Naturellement, il existait des solutions : hacker les serveurs et les comptes, voire les opérateurs télécoms eux-mêmes en utilisant une bluebox, et même organiser des équipes de dealers qui refourguaient des jeux vidéo piratés dans les cours de récréation. Oui, ça aussi je l’ai fait et je puis me vanter d’avoir fait découvrir aux français un certain Wolf3D, bien avant sa sortie officielle. Nous avions tous des noms piquants –le mien était celui d’un personnage de comic- et je me souviens d’un « chat » tout à fait délicieux avec un agent des services secrets français qui m’expliqua que notre dialogue était enregistré sur caméra vidéo.
Je passe brièvement sur la création de mon magazine sur cd-rom aux éditions Cybex : mauvais timing. Avec la démocratisation des interfaces graphiques et l’arrivée de points d’accès français, tout changea : le web tel que nous le connaissons devint financièrement accessible et je déposai mon premier nom de domaine en 1994 : il s’agissait de cybermagnet.com qui céda la place deux ans plus tard à lafactory.com
Ce fut une époque fascinante : rien d’étonnant à ce que cybermagnet fut l’un des premiers webzines au monde car tout était à inventer. Il fallait coder au bloc-notes puis transférer les articles par ftp. Inutile de dire que moi seul pouvait mettre en ligne les articles de mes camarades journalistes. Lorsque les moteurs de recherche furent inventés, ils n’indexaient pas les textes mais seulement le titre et les métabalises. Pour être lu, il suffisait d’ajouter « Pamela Anderson » aux mots-clés même si votre article parlait de la culture des moisissures en haute Garonne. Rien d’étonnant donc à ce que toute la presse et chaine de télé parlent de moi : Ce n’est pas comme s’ils avaient l’embarras du choix et il était vraiment très facile d’être listé parmi les meilleurs sites francophones.

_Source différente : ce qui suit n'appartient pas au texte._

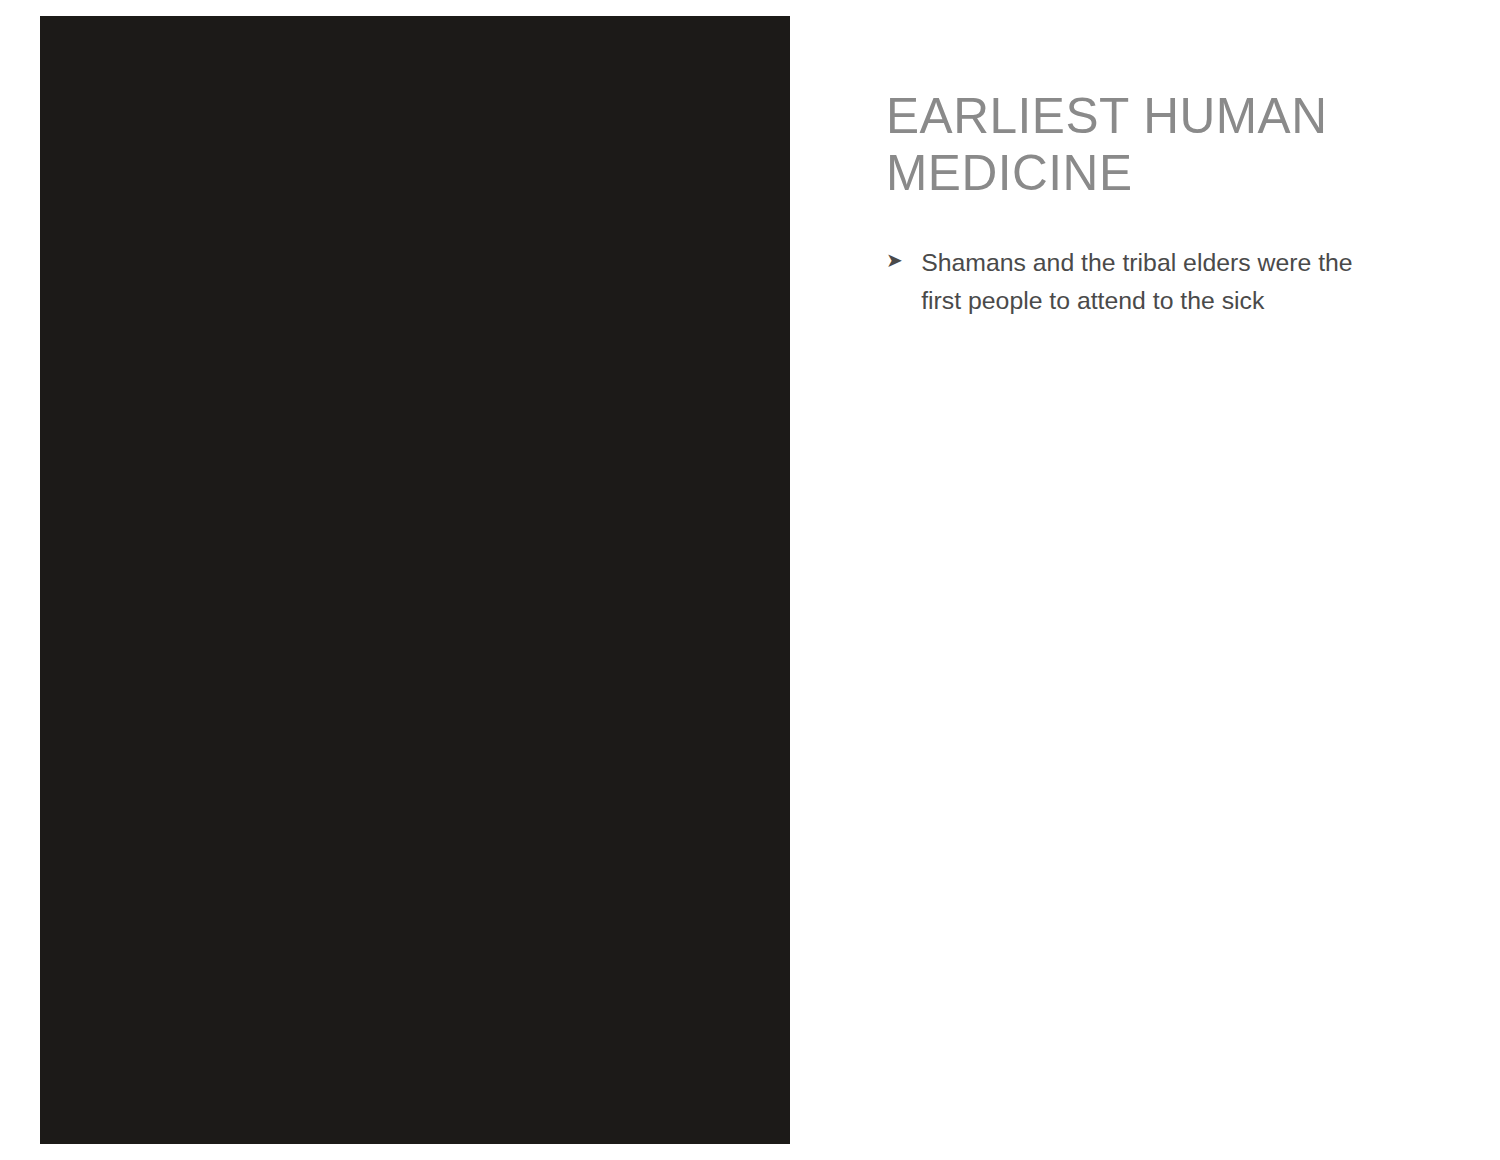EARLIEST HUMAN MEDICINE
Shamans and the tribal elders were the first people to attend to the sick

Et lorsque l’écriture fut enfin accessible via des éditeurs en ligne et que mes collègues journalistes ou apprenti-journalistes débarquèrent enfin sur la toile, je créai des ateliers d’écriture journalistique et parallèlement, j’aidai le CFPJ à concevoir leur premier module de journalisme en ligne. « Vous devriez prendre un article de presse écrite et leur demander de le réécrire pour Internet » suggérai-je tandis qu’ils notaient frénétiquement de cet air radieux qu’on pensait réservé aux adorateurs de la vierge et des petites culottes de Madonna.
Lafactory.com était un webzine sur les livres, la musique, les arts. Nous avons ajouté une boutique de bandes dessinées, parce que j’aime Batman. Qui ne l'aime pas ? En fin de compte, lafactory.com est devenu le lieu de l’informatique pour la créativité, et une marketplace était une étape logique.